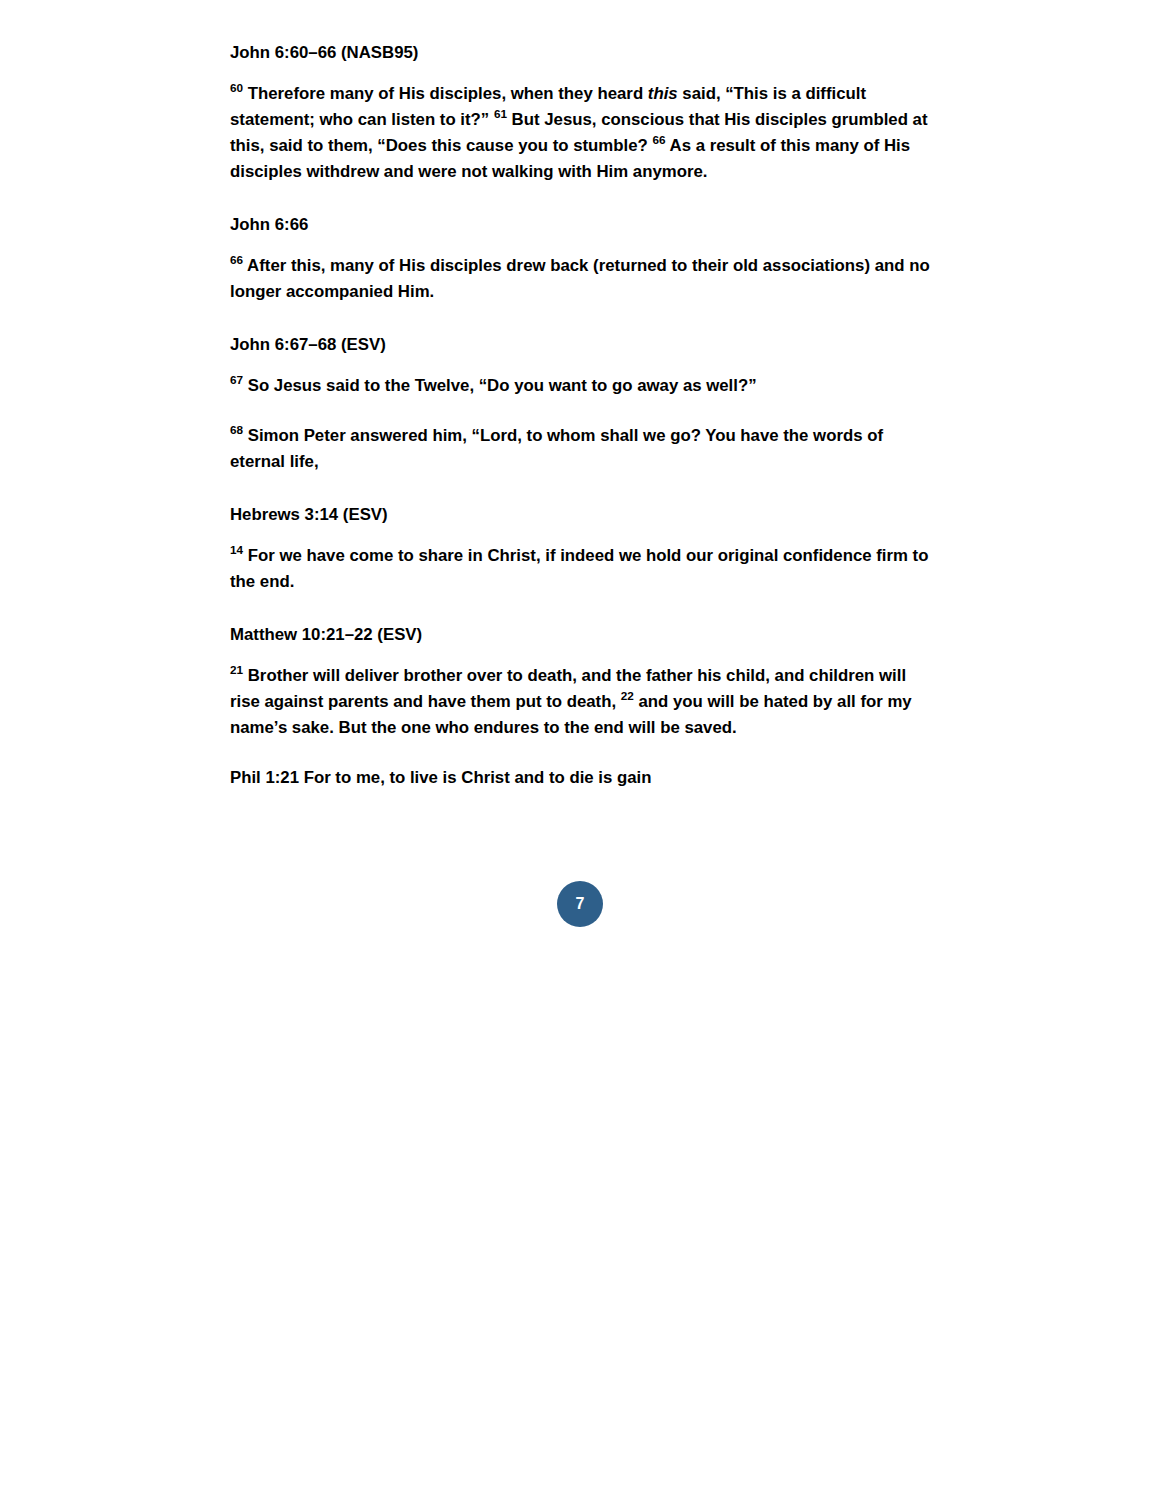John 6:60–66 (NASB95)
60 Therefore many of His disciples, when they heard this said, “This is a difficult statement; who can listen to it?” 61 But Jesus, conscious that His disciples grumbled at this, said to them, “Does this cause you to stumble? 66 As a result of this many of His disciples withdrew and were not walking with Him anymore.
John 6:66
66 After this, many of His disciples drew back (returned to their old associations) and no longer accompanied Him.
John 6:67–68 (ESV)
67 So Jesus said to the Twelve, “Do you want to go away as well?”
68 Simon Peter answered him, “Lord, to whom shall we go? You have the words of eternal life,
Hebrews 3:14 (ESV)
14 For we have come to share in Christ, if indeed we hold our original confidence firm to the end.
Matthew 10:21–22 (ESV)
21 Brother will deliver brother over to death, and the father his child, and children will rise against parents and have them put to death, 22 and you will be hated by all for my name’s sake. But the one who endures to the end will be saved.
Phil 1:21 For to me, to live is Christ and to die is gain
7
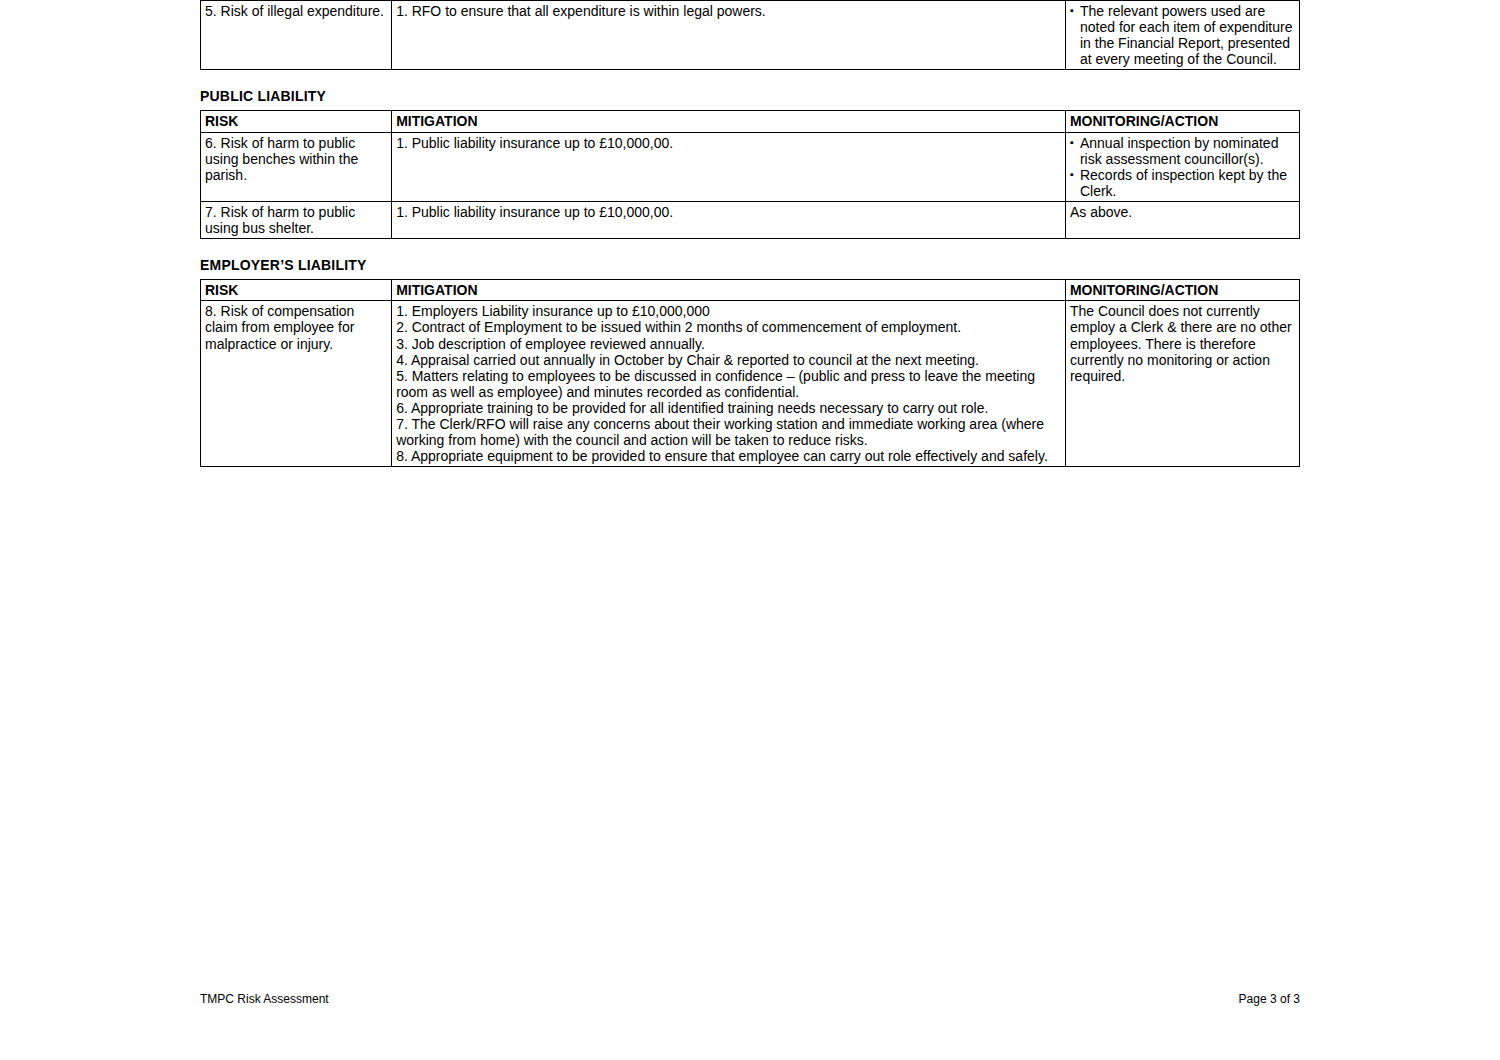| 5. Risk of illegal expenditure. | 1. RFO to ensure that all expenditure is within legal powers. | The relevant powers used are noted for each item of expenditure in the Financial Report, presented at every meeting of the Council. |
PUBLIC LIABILITY
| RISK | MITIGATION | MONITORING/ACTION |
| --- | --- | --- |
| 6. Risk of harm to public using benches within the parish. | 1. Public liability insurance up to £10,000,00. | Annual inspection by nominated risk assessment councillor(s). Records of inspection kept by the Clerk. |
| 7. Risk of harm to public using bus shelter. | 1. Public liability insurance up to £10,000,00. | As above. |
EMPLOYER’S LIABILITY
| RISK | MITIGATION | MONITORING/ACTION |
| --- | --- | --- |
| 8. Risk of compensation claim from employee for malpractice or injury. | 1. Employers Liability insurance up to £10,000,000 2. Contract of Employment to be issued within 2 months of commencement of employment. 3. Job description of employee reviewed annually. 4. Appraisal carried out annually in October by Chair & reported to council at the next meeting. 5. Matters relating to employees to be discussed in confidence – (public and press to leave the meeting room as well as employee) and minutes recorded as confidential. 6. Appropriate training to be provided for all identified training needs necessary to carry out role. 7. The Clerk/RFO will raise any concerns about their working station and immediate working area (where working from home) with the council and action will be taken to reduce risks. 8. Appropriate equipment to be provided to ensure that employee can carry out role effectively and safely. | The Council does not currently employ a Clerk & there are no other employees. There is therefore currently no monitoring or action required. |
TMPC Risk Assessment Page 3 of 3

> Exercise prompt
Exactly as they stand, set down the lines from the start of the material through the line with "Matthew 10:21–22 (ESV)", both ends included, omitting the pictures.

> Written solution
John 6:60–66 (NASB95)
60 Therefore many of His disciples, when they heard this said, “This is a difficult statement; who can listen to it?” 61 But Jesus, conscious that His disciples grumbled at this, said to them, “Does this cause you to stumble? 66 As a result of this many of His disciples withdrew and were not walking with Him anymore.
John 6:66
66 After this, many of His disciples drew back (returned to their old associations) and no longer accompanied Him.
John 6:67–68 (ESV)
67 So Jesus said to the Twelve, “Do you want to go away as well?”
68 Simon Peter answered him, “Lord, to whom shall we go? You have the words of eternal life,
Hebrews 3:14 (ESV)
14 For we have come to share in Christ, if indeed we hold our original confidence firm to the end.
Matthew 10:21–22 (ESV)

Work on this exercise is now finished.